Choose a tag to compare

@siddharthsrivastava siddharthsrivastava released this 15 Jun 19:57
· 10 commits to main since this release

The input-quality gate (#14) — designed by a multi-LLM deliberation panel (5 proposers, 3 critics, a synthesizer; the panel killed an over-engineered 12-signal version and every weak-NLP proxy). "Honest UNKNOWN over confident wrong" applied to the input side: make garbage-in loud and auditable before any generation spend, instead of silently producing a confident-looking suite from inputs that can't support one.

Added

  • assess_input(source, kind) + multivon-eval assess — a free, deterministic preflight with four signals, every one reusing already-trusted machinery (zero new dependencies): trace count, per-field completeness, near-duplicate ratio (token-Jaccard, reservoir-capped so big dumps can't hang), and PII/secret density. No scalar 0-100 score — the vanity metric the gate exists to prevent.
  • WARN-by-default, never a silent pass and never a silent block. PROCEED is silent (invisible when input is fine); WARN prints a determinacy headline whose denominator counts every defined signal (2 of 4 signals flagged), one line per flag, and a blind-spots footer naming what was not checked.

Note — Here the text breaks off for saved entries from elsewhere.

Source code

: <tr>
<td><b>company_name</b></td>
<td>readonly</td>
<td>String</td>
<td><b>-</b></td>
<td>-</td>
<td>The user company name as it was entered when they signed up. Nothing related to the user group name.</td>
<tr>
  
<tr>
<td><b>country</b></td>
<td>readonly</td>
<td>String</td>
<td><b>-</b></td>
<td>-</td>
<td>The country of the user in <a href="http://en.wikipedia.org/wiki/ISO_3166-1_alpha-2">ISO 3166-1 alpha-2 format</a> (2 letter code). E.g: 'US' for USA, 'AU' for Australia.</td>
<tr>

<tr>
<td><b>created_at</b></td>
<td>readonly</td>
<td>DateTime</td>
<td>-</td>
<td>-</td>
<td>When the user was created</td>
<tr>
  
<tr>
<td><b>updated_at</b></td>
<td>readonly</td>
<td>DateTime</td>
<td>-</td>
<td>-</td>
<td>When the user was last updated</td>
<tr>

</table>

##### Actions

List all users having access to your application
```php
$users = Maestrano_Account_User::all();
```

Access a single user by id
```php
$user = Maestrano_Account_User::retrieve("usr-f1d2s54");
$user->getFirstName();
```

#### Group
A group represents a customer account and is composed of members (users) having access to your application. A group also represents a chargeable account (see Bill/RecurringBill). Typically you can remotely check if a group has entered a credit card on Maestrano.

There is no hard REFUSE in this version: a WARN can't break a CI. The standalone assess exits 1 on WARN so scripts can detect it; the inline preflight never changes bootstrap's exit code.
  • Runs as a preflight inside bootstrap (on the traces it already loaded, before the first paid call) and the generate CLI path. --skip-input-gate disables it but still prints one stderr line, so suppression is never truly silent.
  • The field-completeness signal surfaces a previously-silent bug: zero-output traces make calibration early-return uncalibrated thresholds — the gate now says so out loud.

Changed

  • The n<20 calibration threshold is now a single shared constant (discover.CALIBRATION_MIN_TRACES) imported by both the calibration warning and the gate, so the two can't drift.